A major row broke out between Universal, the world’s largest music company, and Spotify, the leading streaming service, earlier this year after Taylor Swift removed her albums from Spotify, arguing that its free service was undervaluing her music.
Universal, which was gearing up for negotiations to renew its song licensing deal with Spotify, joined the anti-“freemium” chorus to get Spotify to change its free service and encourage more users to opt for its paid-for premium service.
But after months of sounding off on each other, Grainge struck a more diplomatic note on the complex topic of how much music should be available for free versus paid services.
“We must seek the proper balance between ad-supported and paid subscription. It’s not one or the other,” Grainge said in a wide ranging interview this week with music blog Hits.com.
“With the two approaches in proper relationship, we can continue the level of investment we make in artists who then, in turn, can be fairly compensated for their work,” he added.
Just minutes after the interview posted on Thursday, Spotify’s top communications boss, Jonathan Prince, a former aide to President Obama, tweeted a link to the piece, adding: “Good reading here, smart comments on streaming — agree.”
The new conciliatory tone from both sides surprised industry watchers after months of both parties unleashing a volley of attacks.
Grainge, who recently re-upped his contract with Universal for another five years, has had plenty to say about the poor economics of ad-supported free music.
Speaking at a Re/code event in March, Grainge responded to a question about YouTube by saying, “Ad-funded isn’t a sustainable business model for them or us.”
Universal also parted ways with one of its top digital executives, Rob Wells, who had been a strong supporter of a free model.
Many in the music industry have reservations about the proliferation of free music as digital song downloads decline.
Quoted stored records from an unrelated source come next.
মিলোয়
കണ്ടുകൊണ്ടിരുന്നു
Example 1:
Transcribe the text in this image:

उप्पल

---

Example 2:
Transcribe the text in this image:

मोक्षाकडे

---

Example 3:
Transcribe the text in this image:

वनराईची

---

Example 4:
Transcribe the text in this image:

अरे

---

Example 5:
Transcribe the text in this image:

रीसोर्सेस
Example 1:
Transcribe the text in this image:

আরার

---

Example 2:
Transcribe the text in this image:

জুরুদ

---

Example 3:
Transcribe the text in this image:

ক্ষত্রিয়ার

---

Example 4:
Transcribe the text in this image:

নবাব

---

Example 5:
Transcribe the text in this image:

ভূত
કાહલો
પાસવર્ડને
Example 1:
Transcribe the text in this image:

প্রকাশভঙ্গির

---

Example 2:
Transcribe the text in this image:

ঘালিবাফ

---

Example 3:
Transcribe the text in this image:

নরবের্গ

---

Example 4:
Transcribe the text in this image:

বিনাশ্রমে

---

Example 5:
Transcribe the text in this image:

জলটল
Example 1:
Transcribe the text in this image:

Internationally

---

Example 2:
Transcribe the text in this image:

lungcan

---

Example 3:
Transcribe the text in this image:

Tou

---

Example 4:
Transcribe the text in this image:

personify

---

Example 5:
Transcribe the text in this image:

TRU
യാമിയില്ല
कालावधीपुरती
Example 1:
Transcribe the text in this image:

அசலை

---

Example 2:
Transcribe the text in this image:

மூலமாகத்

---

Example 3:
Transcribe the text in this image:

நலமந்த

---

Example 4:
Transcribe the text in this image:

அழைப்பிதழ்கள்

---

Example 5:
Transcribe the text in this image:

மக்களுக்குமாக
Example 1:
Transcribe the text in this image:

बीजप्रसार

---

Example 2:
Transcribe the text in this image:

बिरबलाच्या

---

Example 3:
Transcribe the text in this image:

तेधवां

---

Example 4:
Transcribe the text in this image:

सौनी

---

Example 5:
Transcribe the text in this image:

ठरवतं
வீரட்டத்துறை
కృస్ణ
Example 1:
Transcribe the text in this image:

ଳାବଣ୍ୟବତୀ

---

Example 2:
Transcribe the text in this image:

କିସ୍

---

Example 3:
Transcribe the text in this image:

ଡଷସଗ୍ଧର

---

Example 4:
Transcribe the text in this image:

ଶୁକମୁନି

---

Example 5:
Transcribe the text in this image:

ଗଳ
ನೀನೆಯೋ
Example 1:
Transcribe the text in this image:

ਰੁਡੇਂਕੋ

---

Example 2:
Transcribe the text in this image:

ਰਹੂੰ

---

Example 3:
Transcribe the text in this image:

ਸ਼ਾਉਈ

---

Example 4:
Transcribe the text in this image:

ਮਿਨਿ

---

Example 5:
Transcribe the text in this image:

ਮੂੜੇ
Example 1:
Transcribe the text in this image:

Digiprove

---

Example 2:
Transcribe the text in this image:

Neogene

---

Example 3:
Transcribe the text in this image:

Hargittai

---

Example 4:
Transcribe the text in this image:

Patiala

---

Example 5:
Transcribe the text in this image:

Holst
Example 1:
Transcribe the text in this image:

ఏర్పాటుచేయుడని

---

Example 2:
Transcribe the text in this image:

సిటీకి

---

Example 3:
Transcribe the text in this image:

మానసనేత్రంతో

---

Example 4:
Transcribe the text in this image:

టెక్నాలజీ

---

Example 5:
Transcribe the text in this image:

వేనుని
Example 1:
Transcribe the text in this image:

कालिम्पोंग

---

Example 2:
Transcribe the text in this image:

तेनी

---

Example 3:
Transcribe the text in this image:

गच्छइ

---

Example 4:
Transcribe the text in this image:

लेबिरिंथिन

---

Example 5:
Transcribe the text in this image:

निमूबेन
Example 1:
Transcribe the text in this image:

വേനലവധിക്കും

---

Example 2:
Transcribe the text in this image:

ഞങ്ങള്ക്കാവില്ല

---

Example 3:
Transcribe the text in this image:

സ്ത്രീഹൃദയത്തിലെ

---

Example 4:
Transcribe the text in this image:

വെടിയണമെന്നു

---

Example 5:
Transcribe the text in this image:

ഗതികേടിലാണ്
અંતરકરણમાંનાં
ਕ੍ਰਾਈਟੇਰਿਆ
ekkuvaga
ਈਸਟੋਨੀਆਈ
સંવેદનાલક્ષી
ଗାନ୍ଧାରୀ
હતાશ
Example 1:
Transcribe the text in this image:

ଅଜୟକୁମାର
Global downloads dropped 8 percent in 2014, according to global industry group IFPI.
Swift fueled the debate after she yanked her catalog from Spotify because it wouldn’t allow her to put her new album exclusively on its paid tier.
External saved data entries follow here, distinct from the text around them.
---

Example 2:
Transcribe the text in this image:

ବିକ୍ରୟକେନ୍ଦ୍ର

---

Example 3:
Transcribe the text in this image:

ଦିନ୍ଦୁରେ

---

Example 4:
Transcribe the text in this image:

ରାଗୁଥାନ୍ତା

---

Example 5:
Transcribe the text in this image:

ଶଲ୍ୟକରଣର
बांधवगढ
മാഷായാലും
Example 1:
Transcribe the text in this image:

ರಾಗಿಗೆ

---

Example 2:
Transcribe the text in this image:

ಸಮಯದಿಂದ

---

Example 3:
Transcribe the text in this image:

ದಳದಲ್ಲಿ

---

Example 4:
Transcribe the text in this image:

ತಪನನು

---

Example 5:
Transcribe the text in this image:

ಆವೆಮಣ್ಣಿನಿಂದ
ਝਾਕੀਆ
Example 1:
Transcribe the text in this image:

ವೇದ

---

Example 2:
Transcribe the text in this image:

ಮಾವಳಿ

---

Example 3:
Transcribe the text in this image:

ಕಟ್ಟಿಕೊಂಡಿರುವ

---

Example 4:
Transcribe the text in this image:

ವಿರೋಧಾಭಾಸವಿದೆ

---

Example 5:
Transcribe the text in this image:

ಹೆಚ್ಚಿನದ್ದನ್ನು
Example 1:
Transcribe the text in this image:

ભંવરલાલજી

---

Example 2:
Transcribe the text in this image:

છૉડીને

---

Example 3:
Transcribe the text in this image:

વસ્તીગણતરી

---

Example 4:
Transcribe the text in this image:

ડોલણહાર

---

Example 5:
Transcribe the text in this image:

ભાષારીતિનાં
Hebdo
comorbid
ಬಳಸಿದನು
In response, Spotify unleashed its own broadside, hiring lobby groups and stoking regulatory concerns over possible antitrust violations.
Sources say Ek and Grainge were spotted exchanging words at this year’s Google Camp, held at the Valley of the Temples in Sicily.
It is not clear if they got down to any business.
Now the two look like they’re laying the ground work for a fresh round of talks that could lead to a new agreement. Spotify’s current extension is said to expire in the fall.